Experimentation and soil testing are the best ways to figure out your plant’s watering needs and routine. Each plant may differ. You can use a moisture meter, or you can insert your finger two inches into the soil. If it feels damp, don’t water. If you don’t notice any moisture, add some water.
Calatheas should grow in a pot with drainage holes that allow the water to drain from the plant after each watering. You can also use a bottom-watering technique.
Avoid using tap water, which contains harsh minerals. Distilled water works best, but you can also use filtered or rainwater.
Details on the Special Calathea Watering Requirements.

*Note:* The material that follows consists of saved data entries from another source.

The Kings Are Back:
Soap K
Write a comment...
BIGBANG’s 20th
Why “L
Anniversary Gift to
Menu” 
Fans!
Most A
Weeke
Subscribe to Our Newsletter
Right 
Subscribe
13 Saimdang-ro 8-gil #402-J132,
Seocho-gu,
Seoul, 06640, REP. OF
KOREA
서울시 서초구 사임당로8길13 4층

You can use a 10-10-10 NPK (Nitrogen/Phosphorus/Potassium) all-purpose fertilizer monthly during spring and summer (April through October). But be sure not to overfertilize, as it can cause irreparable damage.
Soil & Transplanting
Beauty stars do best in commercial potting soil like African violets or using one part perlite and two parts peat. You can also substitute one part peat with compost. In place of perlite, you can use coco coir, coarse sand, or orchid bark.
Calathea plants do best in soil with a pH between 6.1 and 7.8. Start with a neutral pH around 6.6 to 7.3, and then change the pH as needed, depending on your plant’s growth. Optimal ranges are around 6.5 pH.
Maintenance and Grooming
Beauty Star plants are beautiful houseplants but need regular grooming and maintenance to thrive. The leaves do best with a gentle wipe down using a damp, clean cloth to prevent dust from building on the leaves.
Remove yellow or brown leaves, to keep the plant healthy and stay attractive. Regularly mist the leaves around the entire plant to ensure all the leaves retain their moisture and humidity.
Learn more about the most popular Calathea Varieties
How To Propagate Calathea Beauty Star
You can use root divisions for the propagation of Calathea plants. To separate the roots, you pull them apart gently. When you examine the roots, you’ll see the areas best for separating. Place each new piece into a separate pot.
Check out this article for more on How To Propagate Calathea.
Calathea Beauty Star Pests or Diseases
The Beauty Star Calathea is a common target for household pests like aphids, mealybugs, slugs, fungus gnats, spider mites, and scale insects. Diatomaceous earth is a good natural, general control.
This species is hardy enough to be resistant to most plant diseases. Weak, young, or malnourished plants may fall victim to diseases like pseudomonas blight, alternaria leaf spot, pseudomonas leaf spot, root rot, cucumber mosaic virus, fusarium, and helminthosporium leaf spot.